Please set down every line of the records below exactly, without the pictures.

• • • •

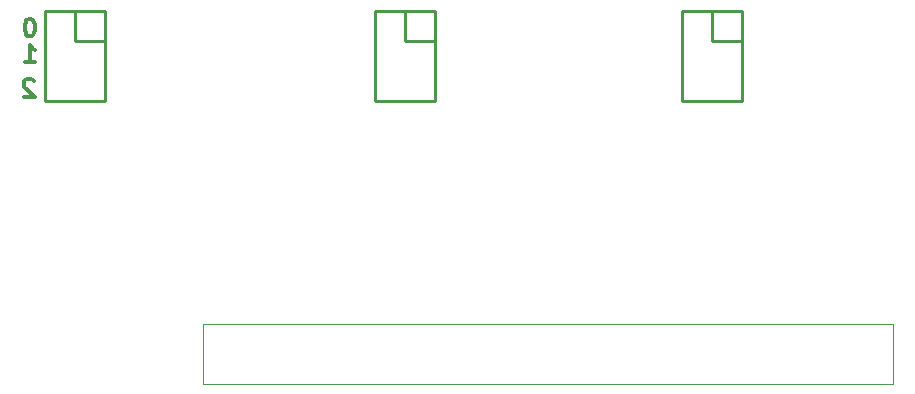
<source format=gbo>
G04 #@! TF.FileFunction,Legend,Bot*
%FSLAX46Y46*%
G04 Gerber Fmt 4.6, Leading zero omitted, Abs format (unit mm)*
G04 Created by KiCad (PCBNEW 4.0.2-stable) date 6/28/2016 8:29:36 AM*
%MOMM*%
G01*
G04 APERTURE LIST*
%ADD10C,0.100000*%
%ADD11C,0.300000*%
%ADD12C,0.254000*%
%ADD13C,0.101600*%
G04 APERTURE END LIST*
D10*
D11*
X96528571Y-106121429D02*
X96457142Y-106050000D01*
X96314285Y-105978571D01*
X95957142Y-105978571D01*
X95814285Y-106050000D01*
X95742856Y-106121429D01*
X95671428Y-106264286D01*
X95671428Y-106407143D01*
X95742856Y-106621429D01*
X96599999Y-107478571D01*
X95671428Y-107478571D01*
X95771428Y-104578571D02*
X96628571Y-104578571D01*
X96199999Y-104578571D02*
X96199999Y-103078571D01*
X96342856Y-103292857D01*
X96485714Y-103435714D01*
X96628571Y-103507143D01*
X96128572Y-100878571D02*
X96271429Y-100878571D01*
X96414286Y-100950000D01*
X96485715Y-101021429D01*
X96557144Y-101164286D01*
X96628572Y-101450000D01*
X96628572Y-101807143D01*
X96557144Y-102092857D01*
X96485715Y-102235714D01*
X96414286Y-102307143D01*
X96271429Y-102378571D01*
X96128572Y-102378571D01*
X95985715Y-102307143D01*
X95914286Y-102235714D01*
X95842858Y-102092857D01*
X95771429Y-101807143D01*
X95771429Y-101450000D01*
X95842858Y-101164286D01*
X95914286Y-101021429D01*
X95985715Y-100950000D01*
X96128572Y-100878571D01*
D12*
X154000000Y-100190000D02*
X154000000Y-102730000D01*
X154000000Y-102730000D02*
X156540000Y-102730000D01*
X156540000Y-100190000D02*
X156540000Y-107810000D01*
X156540000Y-107810000D02*
X151460000Y-107810000D01*
X151460000Y-107810000D02*
X151460000Y-102730000D01*
X156540000Y-100190000D02*
X154000000Y-100190000D01*
X151460000Y-100190000D02*
X154000000Y-100190000D01*
X151460000Y-102730000D02*
X151460000Y-100190000D01*
X128000000Y-100190000D02*
X128000000Y-102730000D01*
X128000000Y-102730000D02*
X130540000Y-102730000D01*
X130540000Y-100190000D02*
X130540000Y-107810000D01*
X130540000Y-107810000D02*
X125460000Y-107810000D01*
X125460000Y-107810000D02*
X125460000Y-102730000D01*
X130540000Y-100190000D02*
X128000000Y-100190000D01*
X125460000Y-100190000D02*
X128000000Y-100190000D01*
X125460000Y-102730000D02*
X125460000Y-100190000D01*
X100000000Y-100190000D02*
X100000000Y-102730000D01*
X100000000Y-102730000D02*
X102540000Y-102730000D01*
X102540000Y-100190000D02*
X102540000Y-107810000D01*
X102540000Y-107810000D02*
X97460000Y-107810000D01*
X97460000Y-107810000D02*
X97460000Y-102730000D01*
X102540000Y-100190000D02*
X100000000Y-100190000D01*
X97460000Y-100190000D02*
X100000000Y-100190000D01*
X97460000Y-102730000D02*
X97460000Y-100190000D01*
D13*
X169270000Y-131810000D02*
X169270000Y-126730000D01*
X169270000Y-126730000D02*
X110850000Y-126730000D01*
X110850000Y-126730000D02*
X110850000Y-131810000D01*
X110850000Y-131810000D02*
X169270000Y-131810000D01*
M02*

</source>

• • • •

## Exercise result
<source format=gbo>
G04 #@! TF.FileFunction,Legend,Bot*
%FSLAX46Y46*%
G04 Gerber Fmt 4.6, Leading zero omitted, Abs format (unit mm)*
G04 Created by KiCad (PCBNEW 4.0.2-stable) date 6/28/2016 8:29:36 AM*
%MOMM*%
G01*
G04 APERTURE LIST*
%ADD10C,0.100000*%
%ADD11C,0.300000*%
%ADD12C,0.254000*%
%ADD13C,0.101600*%
G04 APERTURE END LIST*
D10*
D11*
X96528571Y-106121429D02*
X96457142Y-106050000D01*
X96314285Y-105978571D01*
X95957142Y-105978571D01*
X95814285Y-106050000D01*
X95742856Y-106121429D01*
X95671428Y-106264286D01*
X95671428Y-106407143D01*
X95742856Y-106621429D01*
X96599999Y-107478571D01*
X95671428Y-107478571D01*
X95771428Y-104578571D02*
X96628571Y-104578571D01*
X96199999Y-104578571D02*
X96199999Y-103078571D01*
X96342856Y-103292857D01*
X96485714Y-103435714D01*
X96628571Y-103507143D01*
X96128572Y-100878571D02*
X96271429Y-100878571D01*
X96414286Y-100950000D01*
X96485715Y-101021429D01*
X96557144Y-101164286D01*
X96628572Y-101450000D01*
X96628572Y-101807143D01*
X96557144Y-102092857D01*
X96485715Y-102235714D01*
X96414286Y-102307143D01*
X96271429Y-102378571D01*
X96128572Y-102378571D01*
X95985715Y-102307143D01*
X95914286Y-102235714D01*
X95842858Y-102092857D01*
X95771429Y-101807143D01*
X95771429Y-101450000D01*
X95842858Y-101164286D01*
X95914286Y-101021429D01*
X95985715Y-100950000D01*
X96128572Y-100878571D01*
D12*
X154000000Y-100190000D02*
X154000000Y-102730000D01*
X154000000Y-102730000D02*
X156540000Y-102730000D01*
X156540000Y-100190000D02*
X156540000Y-107810000D01*
X156540000Y-107810000D02*
X151460000Y-107810000D01*
X151460000Y-107810000D02*
X151460000Y-102730000D01*
X156540000Y-100190000D02*
X154000000Y-100190000D01*
X151460000Y-100190000D02*
X154000000Y-100190000D01*
X151460000Y-102730000D02*
X151460000Y-100190000D01*
X128000000Y-100190000D02*
X128000000Y-102730000D01*
X128000000Y-102730000D02*
X130540000Y-102730000D01*
X130540000Y-100190000D02*
X130540000Y-107810000D01*
X130540000Y-107810000D02*
X125460000Y-107810000D01*
X125460000Y-107810000D02*
X125460000Y-102730000D01*
X130540000Y-100190000D02*
X128000000Y-100190000D01*
X125460000Y-100190000D02*
X128000000Y-100190000D01*
X125460000Y-102730000D02*
X125460000Y-100190000D01*
X100000000Y-100190000D02*
X100000000Y-102730000D01*
X100000000Y-102730000D02*
X102540000Y-102730000D01*
X102540000Y-100190000D02*
X102540000Y-107810000D01*
X102540000Y-107810000D02*
X97460000Y-107810000D01*
X97460000Y-107810000D02*
X97460000Y-102730000D01*
X102540000Y-100190000D02*
X100000000Y-100190000D01*
X97460000Y-100190000D02*
X100000000Y-100190000D01*
X97460000Y-102730000D02*
X97460000Y-100190000D01*
D13*
X169270000Y-131810000D02*
X169270000Y-126730000D01*
X169270000Y-126730000D02*
X110850000Y-126730000D01*
X110850000Y-126730000D02*
X110850000Y-131810000D01*
X110850000Y-131810000D02*
X169270000Y-131810000D01*
M02*

</source>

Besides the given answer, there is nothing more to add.